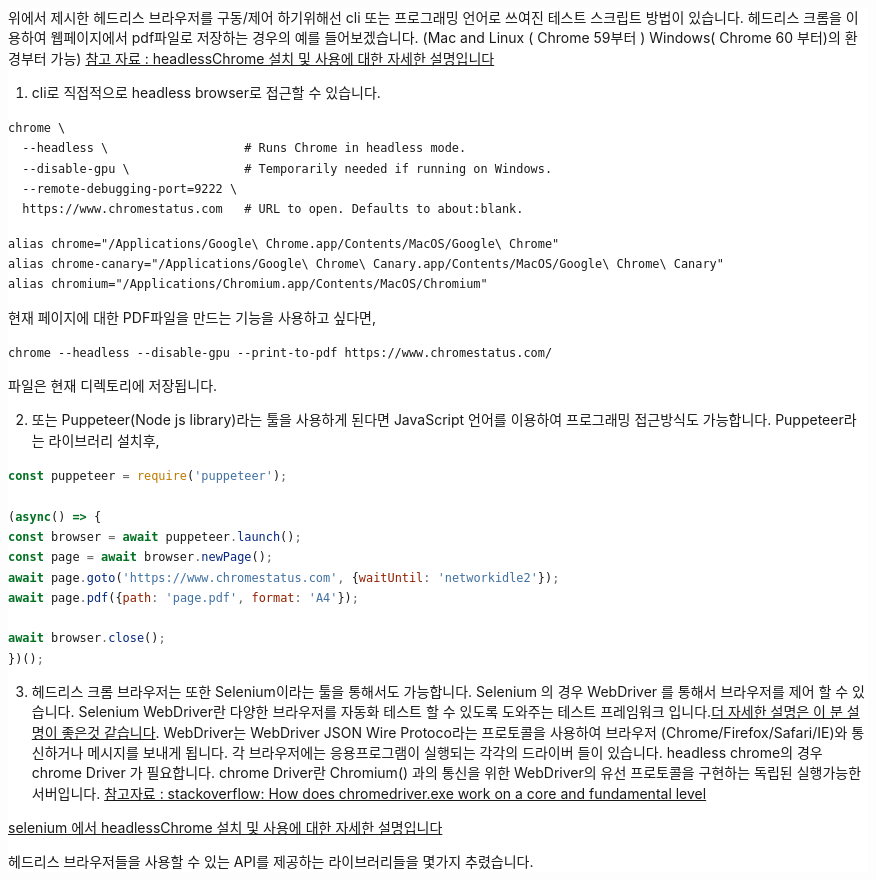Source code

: 
위에서 제시한 헤드리스 브라우저를 구동/제어 하기위해선 cli 또는 프로그래밍 언어로 쓰여진 테스트 스크립트 방법이 있습니다. 헤드리스 크롬을 이용하여 웹페이지에서 pdf파일로 저장하는 경우의 예를 들어보겠습니다. (Mac and Linux ( Chrome 59부터 ) Windows( Chrome 60 부터)의 환경부터 가능)
[참고 자료 : headlessChrome 설치 및 사용에 대한 자세한 설명입니다](https://developers.google.com/web/updates/2017/04/headless-chrome)

1. cli로 직접적으로 headless browser로 접근할 수 있습니다. 
``` 
chrome \
  --headless \                   # Runs Chrome in headless mode.
  --disable-gpu \                # Temporarily needed if running on Windows.
  --remote-debugging-port=9222 \
  https://www.chromestatus.com   # URL to open. Defaults to about:blank.
```
```
alias chrome="/Applications/Google\ Chrome.app/Contents/MacOS/Google\ Chrome"
alias chrome-canary="/Applications/Google\ Chrome\ Canary.app/Contents/MacOS/Google\ Chrome\ Canary"
alias chromium="/Applications/Chromium.app/Contents/MacOS/Chromium"
```

현재 페이지에 대한 PDF파일을 만드는 기능을 사용하고 싶다면,  

```
chrome --headless --disable-gpu --print-to-pdf https://www.chromestatus.com/
```
파일은 현재 디렉토리에 저장됩니다.  

2. 또는 Puppeteer(Node js library)라는 툴을 사용하게 된다면 JavaScript 언어를 이용하여 프로그래밍 접근방식도 가능합니다.
Puppeteer라는 라이브러리 설치후,

```javascript
const puppeteer = require('puppeteer');

(async() => {
const browser = await puppeteer.launch();
const page = await browser.newPage();
await page.goto('https://www.chromestatus.com', {waitUntil: 'networkidle2'});
await page.pdf({path: 'page.pdf', format: 'A4'});

await browser.close();
})();
```

3. 헤드리스 크롬 브라우저는 또한 Selenium이라는 툴을 통해서도 가능합니다. Selenium 의 경우 WebDriver 를 통해서 브라우저를 제어 할 수 있습니다. Selenium WebDriver란 다양한 브라우저를 자동화 테스트 할 수 있도록 도와주는 테스트 프레임워크 입니다.[더 자세한 설명은 이 분 설명이 좋은것 같습니다](https://testmanager.tistory.com/103). WebDriver는 WebDriver JSON Wire Protoco라는 프로토콜을 사용하여 브라우저 (Chrome/Firefox/Safari/IE)와 통신하거나 메시지를 보내게 됩니다. 각 브라우저에는 응용프로그램이 실행되는 각각의 드라이버 들이 있습니다. headless chrome의 경우 chrome Driver 가 필요합니다. chrome Driver란 Chromium() 과의 통신을 위한 WebDriver의 유선 프로토콜을 구현하는 독립된 실행가능한 서버입니다. [참고자료 : stackoverflow: How does chromedriver.exe work on a core and fundamental level](https://sqa.stackexchange.com/questions/28358/how-does-chromedriver-exe-work-on-a-core-and-fundamental-level)

  [selenium 에서 headlessChrome 설치 및 사용에 대한 자세한 설명입니다](https://developers.google.com/web/updates/2017/04/headless-chrome)

헤드리스 브라우저들을 사용할 수 있는 API를 제공하는 라이브러리들을 몇가지 추렸습니다.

_ _ _ _

WHAT TO WORK ON. Bring together all lines in the records where the word "headlessChrome" is found.

EXERCISE OUTPUT.
[참고 자료 : headlessChrome 설치 및 사용에 대한 자세한 설명입니다](https://developers.google.com/web/updates/2017/04/headless-chrome)
  [selenium 에서 headlessChrome 설치 및 사용에 대한 자세한 설명입니다](https://developers.google.com/web/updates/2017/04/headless-chrome)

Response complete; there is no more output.